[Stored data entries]
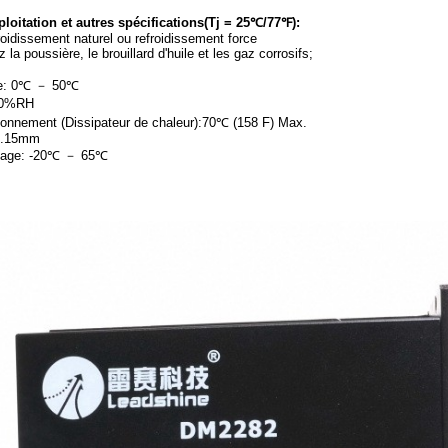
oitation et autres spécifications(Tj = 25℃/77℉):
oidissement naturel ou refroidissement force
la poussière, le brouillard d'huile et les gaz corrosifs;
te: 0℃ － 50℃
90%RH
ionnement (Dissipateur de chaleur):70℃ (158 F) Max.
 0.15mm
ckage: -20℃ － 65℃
* * *
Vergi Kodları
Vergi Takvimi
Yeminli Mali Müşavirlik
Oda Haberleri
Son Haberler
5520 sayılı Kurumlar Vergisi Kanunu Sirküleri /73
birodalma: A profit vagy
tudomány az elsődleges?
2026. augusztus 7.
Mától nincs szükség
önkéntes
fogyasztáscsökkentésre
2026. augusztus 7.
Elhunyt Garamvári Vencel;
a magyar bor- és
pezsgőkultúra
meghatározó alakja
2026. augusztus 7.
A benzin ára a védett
...
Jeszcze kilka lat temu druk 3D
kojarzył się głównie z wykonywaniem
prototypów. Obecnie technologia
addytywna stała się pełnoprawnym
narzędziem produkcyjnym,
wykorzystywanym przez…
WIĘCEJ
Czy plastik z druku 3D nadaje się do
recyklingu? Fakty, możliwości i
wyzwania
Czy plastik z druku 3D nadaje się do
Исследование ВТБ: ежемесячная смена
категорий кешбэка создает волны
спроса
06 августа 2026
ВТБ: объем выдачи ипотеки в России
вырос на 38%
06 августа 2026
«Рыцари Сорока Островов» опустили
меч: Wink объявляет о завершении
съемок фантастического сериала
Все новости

* _ACTIVITY_:
Copy out only the lines of the records above from the one with "oitation et autres" through the one with "ckage: -20℃ － 65℃", exactly as they stand, both included.

* _RESPONSE TO THE EXERCISE_:
oitation et autres spécifications(Tj = 25℃/77℉):
oidissement naturel ou refroidissement force
la poussière, le brouillard d'huile et les gaz corrosifs;
te: 0℃ － 50℃
90%RH
ionnement (Dissipateur de chaleur):70℃ (158 F) Max.
 0.15mm
ckage: -20℃ － 65℃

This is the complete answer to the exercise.